How much data does an Instance want to hold, and how much for specific communities

RoundSparrow · 1 year ago

How much data does an Instance want to hold, and how much for specific communities

RoundSparrow · edit-2 1 year ago

In the API middleware of remote-instance, I am assuming that could be implemented with some leverage of the existing design of Lemmy 0.18.2

Let’s assume some basic scaling enhancements are made to lemmy

community_aggregate keep track of timestamps of: post, post edit, comment, comment edit. Votes are more tricky, but that could be updated in batch too. Comment votes can probably be ignored in favor of post votes only. last post vote change anywhere in the community.
replication of aggregates for both person and community becomes a feature of Lemmy similar to how profile of community and person are replicated.

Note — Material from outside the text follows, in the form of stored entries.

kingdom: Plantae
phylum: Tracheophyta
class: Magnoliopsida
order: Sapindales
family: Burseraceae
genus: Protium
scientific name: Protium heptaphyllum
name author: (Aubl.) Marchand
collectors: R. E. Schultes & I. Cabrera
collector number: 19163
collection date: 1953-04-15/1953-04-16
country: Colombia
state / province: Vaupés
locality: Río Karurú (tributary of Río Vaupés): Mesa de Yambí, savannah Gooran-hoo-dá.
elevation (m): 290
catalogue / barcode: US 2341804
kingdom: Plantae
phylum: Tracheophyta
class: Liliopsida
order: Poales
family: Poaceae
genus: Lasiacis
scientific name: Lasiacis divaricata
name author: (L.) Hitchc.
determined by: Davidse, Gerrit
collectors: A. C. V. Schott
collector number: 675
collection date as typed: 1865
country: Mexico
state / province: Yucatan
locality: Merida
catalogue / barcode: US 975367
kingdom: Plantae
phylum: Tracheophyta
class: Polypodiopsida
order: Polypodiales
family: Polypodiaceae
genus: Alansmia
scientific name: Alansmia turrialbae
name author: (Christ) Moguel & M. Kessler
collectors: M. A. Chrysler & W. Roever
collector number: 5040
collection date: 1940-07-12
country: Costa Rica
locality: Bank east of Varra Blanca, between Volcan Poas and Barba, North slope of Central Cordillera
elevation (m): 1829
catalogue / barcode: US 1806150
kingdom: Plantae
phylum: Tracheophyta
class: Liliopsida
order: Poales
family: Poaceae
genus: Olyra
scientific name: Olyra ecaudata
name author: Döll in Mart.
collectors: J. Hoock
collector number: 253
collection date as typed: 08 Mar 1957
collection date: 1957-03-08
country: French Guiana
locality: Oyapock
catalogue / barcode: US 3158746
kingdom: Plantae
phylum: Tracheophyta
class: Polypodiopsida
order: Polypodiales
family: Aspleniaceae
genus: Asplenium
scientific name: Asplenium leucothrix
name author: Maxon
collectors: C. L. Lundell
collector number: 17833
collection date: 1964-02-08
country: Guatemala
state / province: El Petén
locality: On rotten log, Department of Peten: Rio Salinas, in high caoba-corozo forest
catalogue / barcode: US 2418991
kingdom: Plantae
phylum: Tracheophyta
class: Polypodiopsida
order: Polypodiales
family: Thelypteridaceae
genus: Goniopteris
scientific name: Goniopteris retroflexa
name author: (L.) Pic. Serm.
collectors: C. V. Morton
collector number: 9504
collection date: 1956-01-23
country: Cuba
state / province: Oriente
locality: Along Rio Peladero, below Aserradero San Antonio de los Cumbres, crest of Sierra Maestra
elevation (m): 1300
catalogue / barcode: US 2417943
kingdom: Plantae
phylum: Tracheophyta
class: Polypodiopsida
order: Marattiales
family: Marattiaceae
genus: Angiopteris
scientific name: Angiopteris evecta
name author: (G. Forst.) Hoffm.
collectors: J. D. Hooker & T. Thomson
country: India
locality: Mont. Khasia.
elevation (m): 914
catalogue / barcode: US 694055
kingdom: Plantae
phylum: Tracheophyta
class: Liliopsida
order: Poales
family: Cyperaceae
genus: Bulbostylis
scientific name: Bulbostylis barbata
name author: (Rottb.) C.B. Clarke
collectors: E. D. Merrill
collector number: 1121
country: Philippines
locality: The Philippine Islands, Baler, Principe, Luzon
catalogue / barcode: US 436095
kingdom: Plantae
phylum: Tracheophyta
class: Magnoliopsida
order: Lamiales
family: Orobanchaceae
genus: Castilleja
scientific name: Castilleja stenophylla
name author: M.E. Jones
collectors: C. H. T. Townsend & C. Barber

Ok, so a site could analyze that a community is well suited for remote stub instead of full copy.

Only reading would pull from the API. For authentication/API sake, adding creation/edit of local comments and posts would go through local process of a stub community’.
Existing federation could be enhanced: for incoming federation receive logic look if a stub-community and not actually INSERT new comments and posts into PostgreSQL and set a timestamp flag on community_aggregates that the cache is dirty. Alternate implementation could be receive as normal and to purge anything older than 24 hours once a day from stub communities.

RoundSparrow · 1 year ago

On July 18, this comment was made on a pull-request:

One major reason I can see for maintaining a split is storage tiers. post_aggregates can know of a post in a community without actually having to hold the content body in PostgreSQL. API to another Lemmy server could fetch the content or non-PostgreSQL.

This is an area where Lemmy might be well place for scaling.